I still don’t know what to say to my students.
I spent the morning listening to the news and reading articles about what happened, what to do now, and what to do next.
This is an article from The Washington Post that evaluates modern (Clinton) and postmodern (Trump) values. I think does a nice job of explaining how society has shifted its priorities to bring us to where we are. Author Barton Swaim:
Intellectual historians refer to the period from 1600 to 1945 (more or less) as the “modern” period. It’s always risky to generalize, but truth in the modern era was something objective and knowable, and knowable through material and scientific means (thus not through divine revelation). During the second half of the twentieth century, however, that view of truth was undermined in various ways. Poststructuralism in philosophy, abstraction in art, twelve-tone serialism in music, absurdist fiction in literature — all these things, variously categorized as “postmodernism,” posed direct challenges to the older “modern” view of truth….
For two generations or more, American liberals have cheered postmodern attitudes in art, literature, music and philosophy. Now it has entered politics, and it’s time to panic.

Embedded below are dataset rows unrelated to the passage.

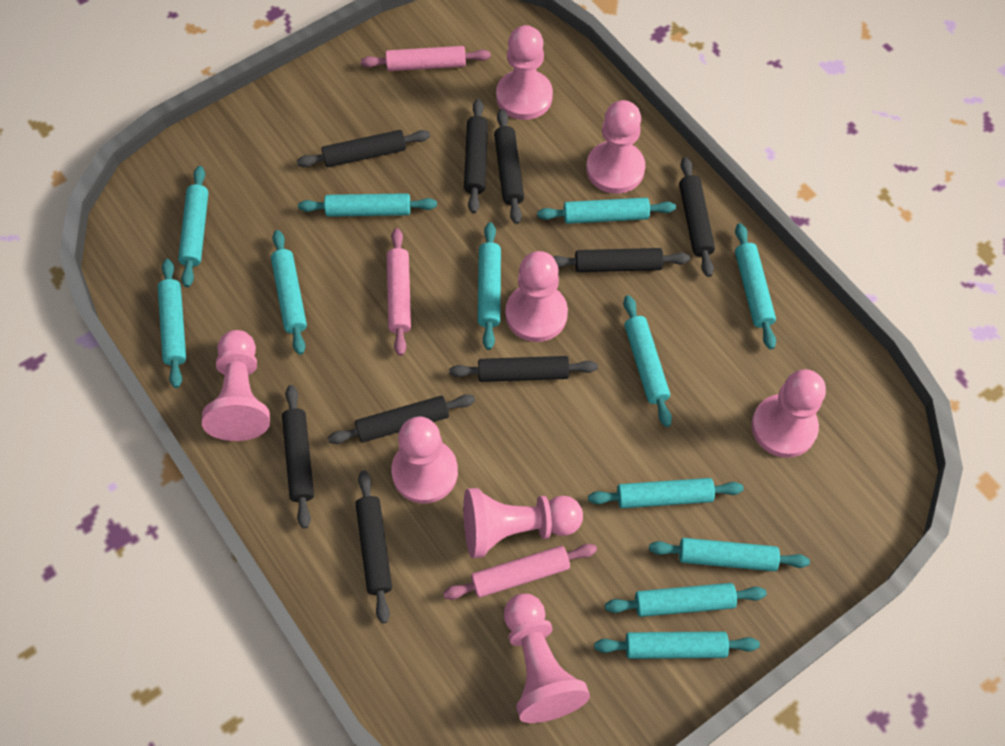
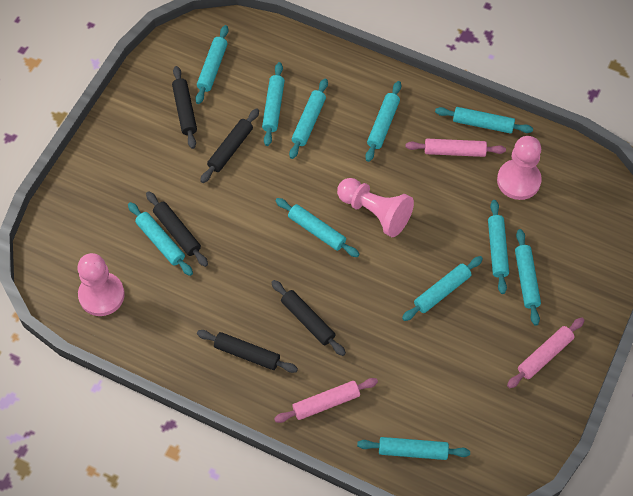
black rolling pin: 9 -> 5
pink pawn: 8 -> 3
turquoise rolling pin: 12 -> 11

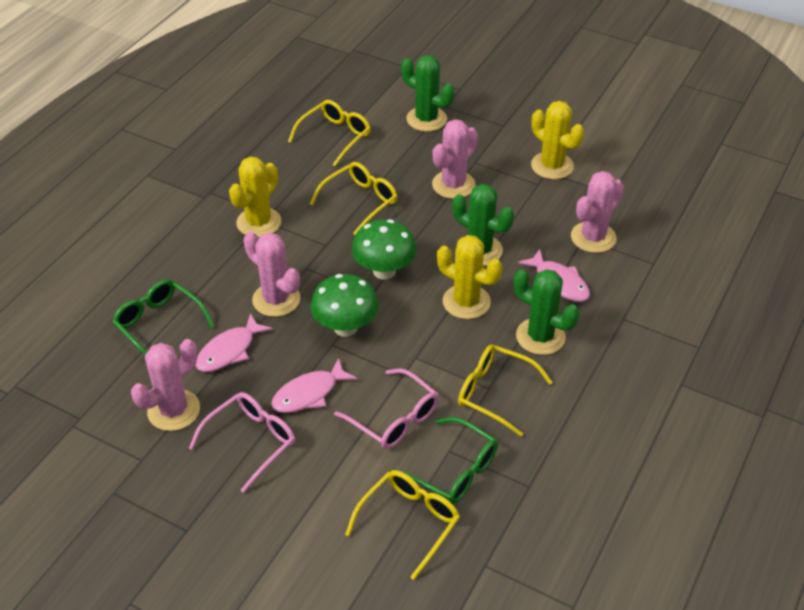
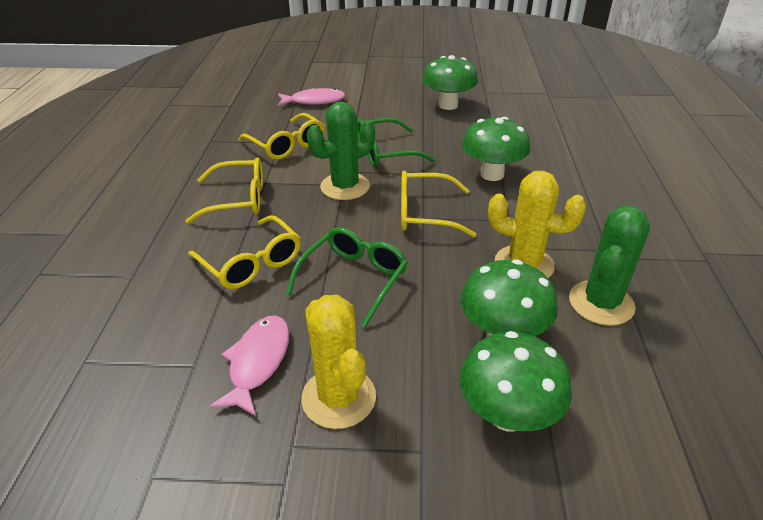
green cactus: 3 -> 2
green mushroom: 2 -> 4
pink cactus: 4 -> 0
pink fish: 3 -> 2
pink glasses: 2 -> 0
yellow cactus: 3 -> 2

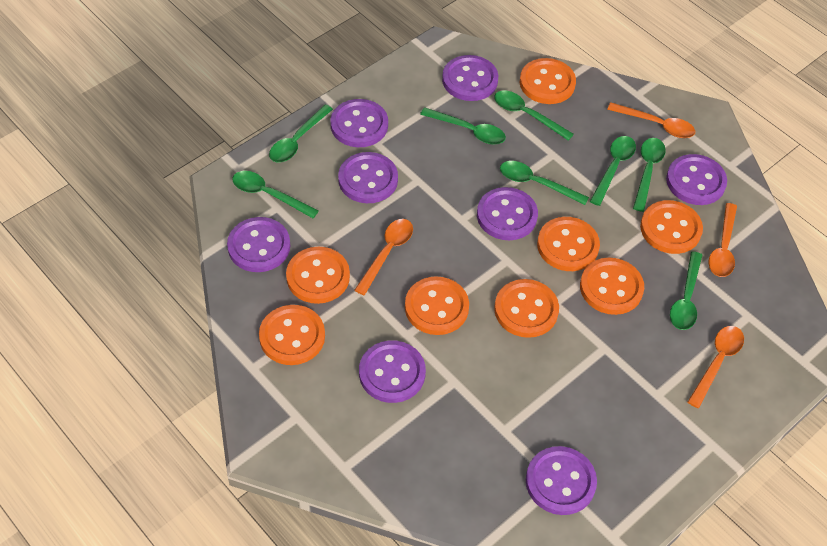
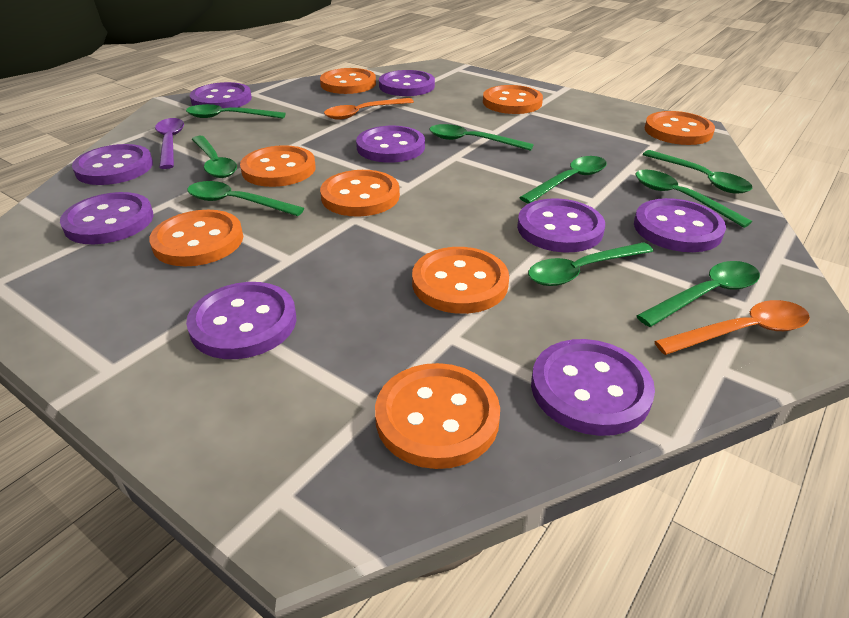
green spoon: 8 -> 9
orange spoon: 4 -> 2
purple button: 8 -> 9
purple spoon: 0 -> 1

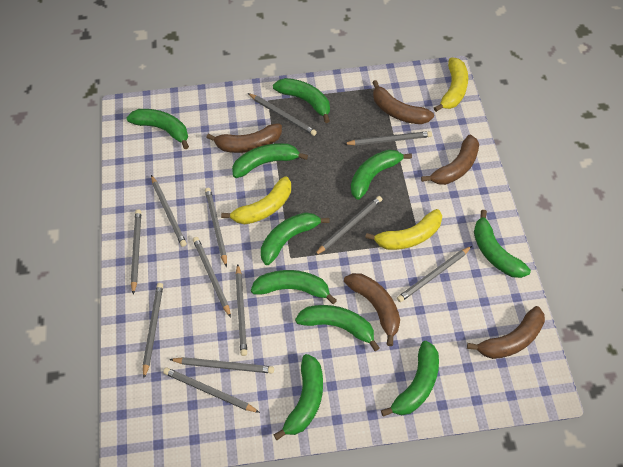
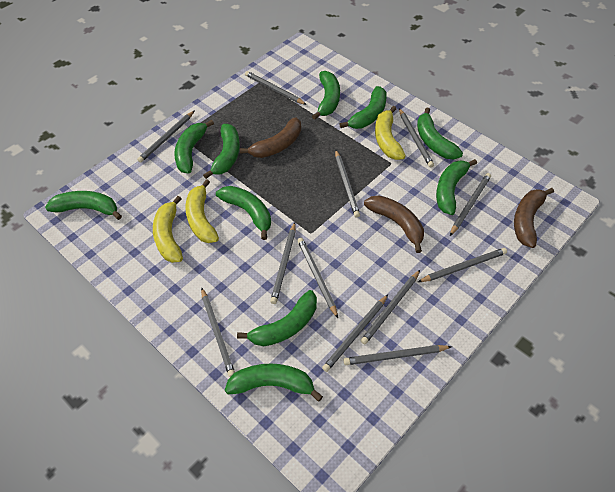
brown banana: 5 -> 3

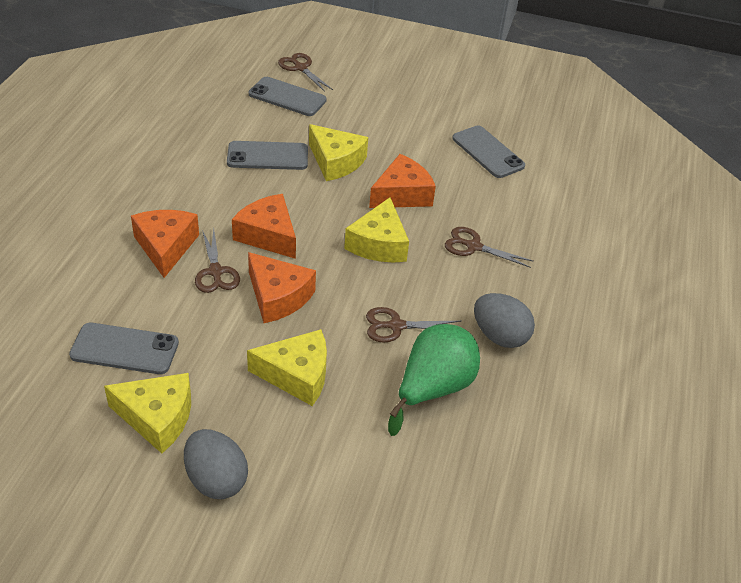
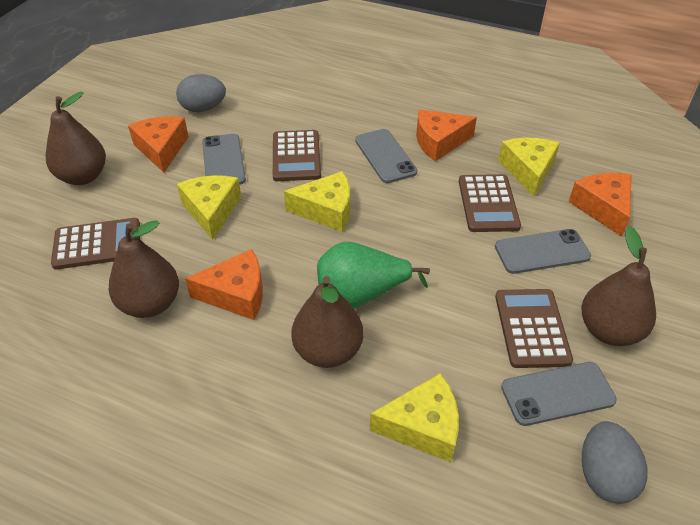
brown calculator: 0 -> 4
brown pear: 0 -> 4
brown scissors: 4 -> 0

We can panic, but we also need to act. This article from The New Yorker addresses what we are facing with a Trump presidency and how we must uphold the American ideals of democracy, fairness, justice, freedom, and compromise as we move forward. Author David Remnick:
The most hopeful way to look at this grievous event – and it’s a stretch – is that this election and the years that follow will be a test of the strength, or the fragility, of American institutions. It will be a test of our seriousness and resolve….
Trump was not elected on a platform of decency, fairness, moderation, compromise, and the rule of law; he was elected, in the main, on a platform of resentment. Fascism is not our future – it cannot be; we cannot allow it to be so – but this is surely the way fascism can begin….
It is all a dismal picture. Late last night, as results were coming in from the last states, a friend called me full of sadness, full of anxiety about conflict, about war. Why not leave the country? But despair is no answer. To call out authoritarianism, to call out lies, to struggle honorably and fiercely in the name of American ideals – that is what is left to do. That is all there is to do.